Extracted information:
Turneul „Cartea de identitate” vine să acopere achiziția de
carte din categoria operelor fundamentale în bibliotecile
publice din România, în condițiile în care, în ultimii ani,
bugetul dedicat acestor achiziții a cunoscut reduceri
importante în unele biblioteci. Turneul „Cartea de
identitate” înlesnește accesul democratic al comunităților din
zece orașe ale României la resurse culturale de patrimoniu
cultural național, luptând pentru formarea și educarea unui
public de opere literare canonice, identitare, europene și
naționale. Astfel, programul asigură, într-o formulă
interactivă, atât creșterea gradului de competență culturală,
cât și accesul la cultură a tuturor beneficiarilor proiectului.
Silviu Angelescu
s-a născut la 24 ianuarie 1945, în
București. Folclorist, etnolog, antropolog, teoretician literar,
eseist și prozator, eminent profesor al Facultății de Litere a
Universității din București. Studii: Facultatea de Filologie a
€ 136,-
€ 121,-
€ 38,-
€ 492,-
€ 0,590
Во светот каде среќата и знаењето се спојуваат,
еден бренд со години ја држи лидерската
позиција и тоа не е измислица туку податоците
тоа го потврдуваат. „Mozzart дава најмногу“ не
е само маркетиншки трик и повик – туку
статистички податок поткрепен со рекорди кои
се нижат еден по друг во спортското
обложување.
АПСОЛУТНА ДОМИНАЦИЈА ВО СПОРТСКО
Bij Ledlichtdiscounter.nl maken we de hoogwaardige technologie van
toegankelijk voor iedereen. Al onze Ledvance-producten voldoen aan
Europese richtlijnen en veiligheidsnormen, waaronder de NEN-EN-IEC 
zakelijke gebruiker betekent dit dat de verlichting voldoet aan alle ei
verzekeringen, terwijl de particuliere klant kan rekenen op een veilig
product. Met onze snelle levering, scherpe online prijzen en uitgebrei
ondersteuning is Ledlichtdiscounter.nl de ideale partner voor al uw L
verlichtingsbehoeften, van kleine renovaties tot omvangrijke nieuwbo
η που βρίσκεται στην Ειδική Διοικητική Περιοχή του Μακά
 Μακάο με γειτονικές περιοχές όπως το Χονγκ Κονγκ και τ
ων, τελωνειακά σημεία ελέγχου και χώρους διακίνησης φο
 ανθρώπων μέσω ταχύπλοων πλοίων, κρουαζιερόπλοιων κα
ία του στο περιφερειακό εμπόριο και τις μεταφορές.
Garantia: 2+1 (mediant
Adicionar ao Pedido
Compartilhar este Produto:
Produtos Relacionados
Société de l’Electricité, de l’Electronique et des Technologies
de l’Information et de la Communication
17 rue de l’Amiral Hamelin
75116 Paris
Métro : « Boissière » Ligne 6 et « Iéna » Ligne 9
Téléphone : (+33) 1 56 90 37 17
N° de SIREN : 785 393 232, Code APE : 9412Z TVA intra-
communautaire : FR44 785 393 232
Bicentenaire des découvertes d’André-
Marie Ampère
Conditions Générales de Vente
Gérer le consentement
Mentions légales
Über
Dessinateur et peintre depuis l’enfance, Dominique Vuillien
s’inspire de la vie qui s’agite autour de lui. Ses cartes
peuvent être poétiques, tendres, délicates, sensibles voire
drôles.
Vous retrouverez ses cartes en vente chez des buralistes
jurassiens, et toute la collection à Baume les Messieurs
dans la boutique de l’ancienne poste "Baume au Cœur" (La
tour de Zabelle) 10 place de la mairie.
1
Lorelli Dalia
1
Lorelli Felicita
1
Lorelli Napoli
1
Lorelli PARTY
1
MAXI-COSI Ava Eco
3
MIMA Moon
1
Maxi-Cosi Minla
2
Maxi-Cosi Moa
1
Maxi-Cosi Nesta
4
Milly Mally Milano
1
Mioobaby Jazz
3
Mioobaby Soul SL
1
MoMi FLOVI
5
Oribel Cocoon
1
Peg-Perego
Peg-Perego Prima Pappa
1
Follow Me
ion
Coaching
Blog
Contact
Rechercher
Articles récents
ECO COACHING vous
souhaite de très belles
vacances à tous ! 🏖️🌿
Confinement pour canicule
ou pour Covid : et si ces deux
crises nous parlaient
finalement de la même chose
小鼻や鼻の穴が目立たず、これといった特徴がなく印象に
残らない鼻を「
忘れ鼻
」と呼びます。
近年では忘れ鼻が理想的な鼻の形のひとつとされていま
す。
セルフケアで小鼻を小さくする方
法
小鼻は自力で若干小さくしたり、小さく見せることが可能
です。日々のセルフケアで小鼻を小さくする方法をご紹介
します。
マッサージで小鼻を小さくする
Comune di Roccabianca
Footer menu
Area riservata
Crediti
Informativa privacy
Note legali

* * *

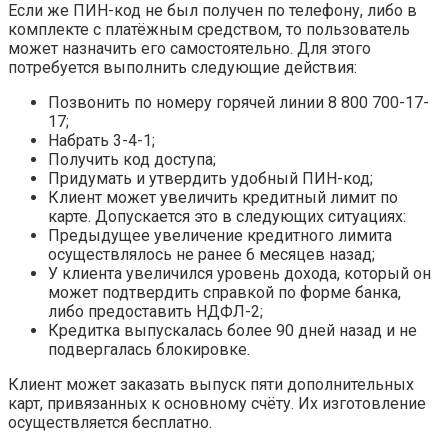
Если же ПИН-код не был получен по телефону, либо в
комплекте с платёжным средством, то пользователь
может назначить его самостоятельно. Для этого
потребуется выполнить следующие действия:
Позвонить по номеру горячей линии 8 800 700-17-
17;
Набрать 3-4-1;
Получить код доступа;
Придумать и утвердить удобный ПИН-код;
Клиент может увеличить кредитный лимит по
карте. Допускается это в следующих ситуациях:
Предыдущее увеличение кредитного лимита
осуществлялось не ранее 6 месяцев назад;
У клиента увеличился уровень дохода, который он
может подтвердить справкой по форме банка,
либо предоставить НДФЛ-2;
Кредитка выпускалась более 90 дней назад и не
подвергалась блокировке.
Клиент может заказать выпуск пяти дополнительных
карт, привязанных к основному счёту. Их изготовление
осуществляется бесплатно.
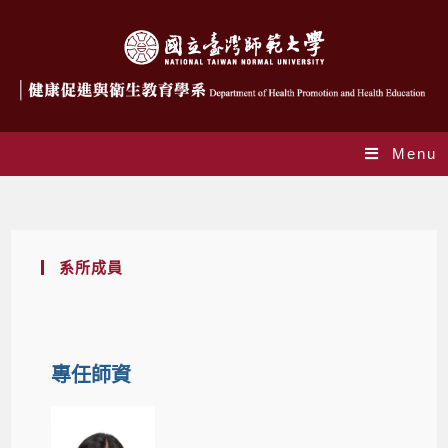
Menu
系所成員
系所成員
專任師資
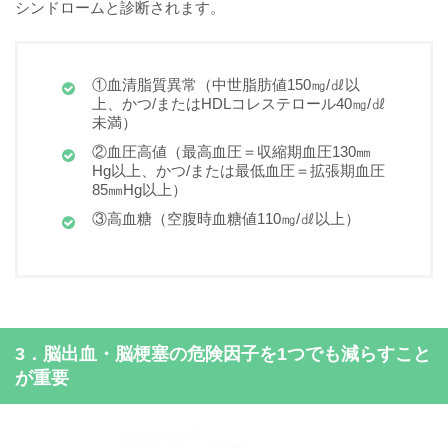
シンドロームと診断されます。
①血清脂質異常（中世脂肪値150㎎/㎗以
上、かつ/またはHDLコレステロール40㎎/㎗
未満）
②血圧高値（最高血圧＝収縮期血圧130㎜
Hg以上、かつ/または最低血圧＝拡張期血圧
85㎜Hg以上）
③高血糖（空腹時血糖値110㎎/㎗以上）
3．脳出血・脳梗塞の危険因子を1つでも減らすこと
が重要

Work item:
Please tally every line of the entries that holds "voor" and answer with that figure alone.

Solution below:
2